┌─ Material provided

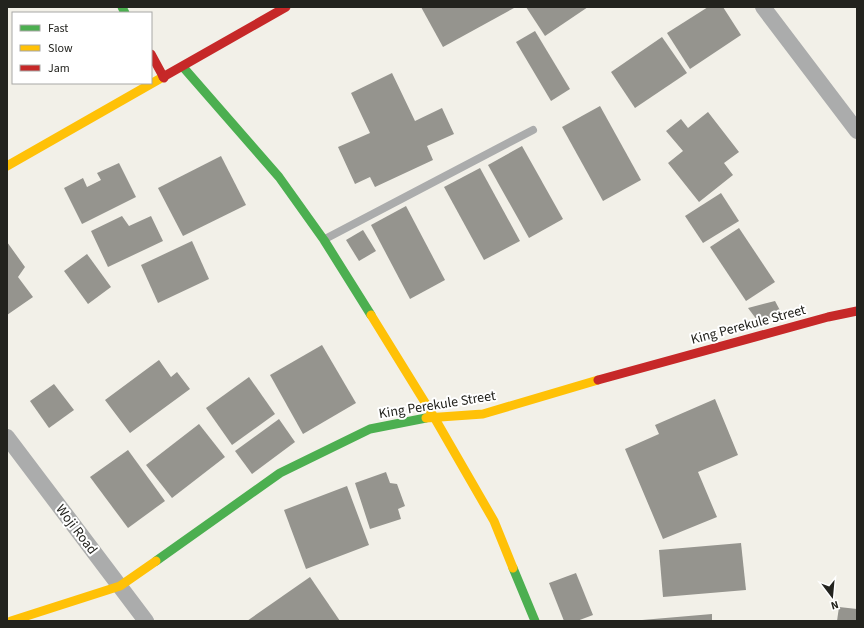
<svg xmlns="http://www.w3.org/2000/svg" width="864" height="628" viewBox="0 0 864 628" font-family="'Source Sans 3',sans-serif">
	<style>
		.building { fill: #95948e }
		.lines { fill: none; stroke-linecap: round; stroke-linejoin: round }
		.lane { stroke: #abacac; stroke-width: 8 }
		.street { stroke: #abacac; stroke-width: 16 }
		.fast { stroke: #4caf50; stroke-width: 9 }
		.slow { stroke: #ffc107; stroke-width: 9 }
		.jam { stroke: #c62828; stroke-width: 9 }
		.labels { text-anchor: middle; stroke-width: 4; stroke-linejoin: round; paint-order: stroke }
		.street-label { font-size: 14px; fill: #23231e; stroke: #fff }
	</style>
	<rect width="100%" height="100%" fill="#f2f0e8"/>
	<g class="building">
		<path d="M 421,7 L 513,7 L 514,8 L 443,47 Z"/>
		<path d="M 526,7 L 588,7 L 545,36 Z"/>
		<path d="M 708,7 L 723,7 L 741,35 L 690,69 L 667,33 Z"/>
		<path d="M 535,31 L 570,89 L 551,101 L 516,42 Z"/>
		<path d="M 662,37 L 687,73 L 635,108 L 611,72 Z"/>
		<path d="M 392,73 L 415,121 L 442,108 L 454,134 L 427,146 L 433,160 L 375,187 L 370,177 L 355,184 L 338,147 L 370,133 L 351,93 Z"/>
		<path d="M 600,106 L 641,180 L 603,201 L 562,127 Z"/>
		<path d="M 708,112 L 739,152 L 724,163 L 733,175 L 699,202 L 668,163 L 683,151 L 666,131 L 681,119 L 688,128 Z"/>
		<path d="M 522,146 L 563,219 L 529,238 L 488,165 Z"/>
		<path d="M 221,156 L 246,205 L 183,236 L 158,188 Z"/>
		<path d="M 119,163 L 136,197 L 82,224 L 64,188 L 83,178 L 87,187 L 101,180 L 97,173 Z"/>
		<path d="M 480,168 L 520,241 L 484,260 L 444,187 Z"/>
		<path d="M 721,193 L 739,221 L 703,243 L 685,216 Z"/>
		<path d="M 406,206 L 445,280 L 410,299 L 371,225 Z"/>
		<path d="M 122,216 L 129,226 L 151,216 L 163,241 L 108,267 L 91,231 Z"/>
		<path d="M 739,228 L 775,282 L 746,301 L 710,247 Z"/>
		<path d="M 363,230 L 376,251 L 359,261 L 346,240 Z"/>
		<path d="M 192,241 L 209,279 L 158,303 L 141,265 Z"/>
		<path d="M 7,242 L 25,267 L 18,277 L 33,297 L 7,315 Z"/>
		<path d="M 87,254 L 111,287 L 88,304 L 64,271 Z"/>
		<path d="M 775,301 L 783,316 L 757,320 L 748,308 Z"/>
		<path d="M 322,345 L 356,403 L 303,434 L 270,375 Z"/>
		<path d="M 159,360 L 171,377 L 177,372 L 190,389 L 130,433 L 105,400 Z"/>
		<path d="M 249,377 L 275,414 L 232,445 L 206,408 Z"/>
		<path d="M 54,384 L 74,410 L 49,428 L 30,401 Z"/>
		<path d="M 715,399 L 738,455 L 698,472 L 717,517 L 663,539 L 625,449 L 659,434 L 655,425 Z"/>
		<path d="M 279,419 L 295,442 L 252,474 L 235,451 Z"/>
		<path d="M 199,424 L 225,457 L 172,498 L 146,465 Z"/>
		<path d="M 128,450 L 165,501 L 128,528 L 90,477 Z"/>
		<path d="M 386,472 L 390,483 L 397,484 L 405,506 L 398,509 L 401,519 L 370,529 L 355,483 Z"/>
		<path d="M 347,486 L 369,545 L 306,569 L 284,510 Z"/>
		<path d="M 741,543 L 746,590 L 663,597 L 659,550 Z"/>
		<path d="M 576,573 L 593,615 L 577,621 L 564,621 L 549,583 Z"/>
		<path d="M 310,577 L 340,621 L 247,621 Z"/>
		<path d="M 839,607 L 857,609 L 857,621 L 837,621 Z"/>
		<path d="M 712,614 L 712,621 L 642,621 L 642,620 Z"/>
	</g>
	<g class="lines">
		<path class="lane" d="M 325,239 L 533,130"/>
		<g class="street">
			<path d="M 763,7 L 857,131"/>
			<path d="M 7,437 L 146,621"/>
		</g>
		<g class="fast">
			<path d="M 122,7 L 125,13"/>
			<path d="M 183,67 L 279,177 L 324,240 L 371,315"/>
			<path d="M 156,561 L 280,473 L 370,429 L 426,418"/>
			<path d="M 513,568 L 535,621"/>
		</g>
		<g class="slow">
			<path d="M 7,166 L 163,77"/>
			<path d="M 371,315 L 434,417 L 494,521 L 513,568"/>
			<path d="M 426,418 L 483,414 L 598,380"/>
			<path d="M 11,621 L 120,586 L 156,561"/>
		</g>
		<g class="jam">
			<path d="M 151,54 L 164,78"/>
			<path d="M 163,77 L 286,7"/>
			<path d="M 598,380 L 828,317 L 857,311"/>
		</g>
	</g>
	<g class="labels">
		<g class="street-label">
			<text transform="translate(748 324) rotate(-15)" y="5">King Perekule Street</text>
			<text transform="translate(437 404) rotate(-9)" y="5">King Perekule Street</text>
			<text transform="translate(77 529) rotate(53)" y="5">Woji Road</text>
		</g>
	</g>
	<rect width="864" height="628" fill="none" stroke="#23231e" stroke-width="16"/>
	<rect x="12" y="12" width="140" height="72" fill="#ffffff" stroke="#a7a7a5"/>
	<rect x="20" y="25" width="20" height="6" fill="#4caf50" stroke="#a7a7a5"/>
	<text x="48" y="32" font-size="12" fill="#23231e">Fast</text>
	<rect x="20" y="45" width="20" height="6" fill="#ffc107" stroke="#a7a7a5"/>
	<text x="48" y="52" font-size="12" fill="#23231e">Slow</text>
	<rect x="20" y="65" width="20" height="6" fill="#c62828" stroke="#a7a7a5"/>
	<text x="48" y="72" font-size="12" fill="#23231e">Jam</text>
	<g transform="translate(832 596) rotate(164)" stroke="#ffffff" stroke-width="3" paint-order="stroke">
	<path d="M0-3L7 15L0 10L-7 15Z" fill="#23231e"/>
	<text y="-6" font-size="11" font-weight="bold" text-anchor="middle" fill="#23231e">N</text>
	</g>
</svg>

└─

**What is required:**
"lines" is the string to look for; please copy every line of the records above where it appears.

**Output for this task:**
		.lines { fill: none; stroke-linecap: round; stroke-linejoin: round }
	<g class="lines">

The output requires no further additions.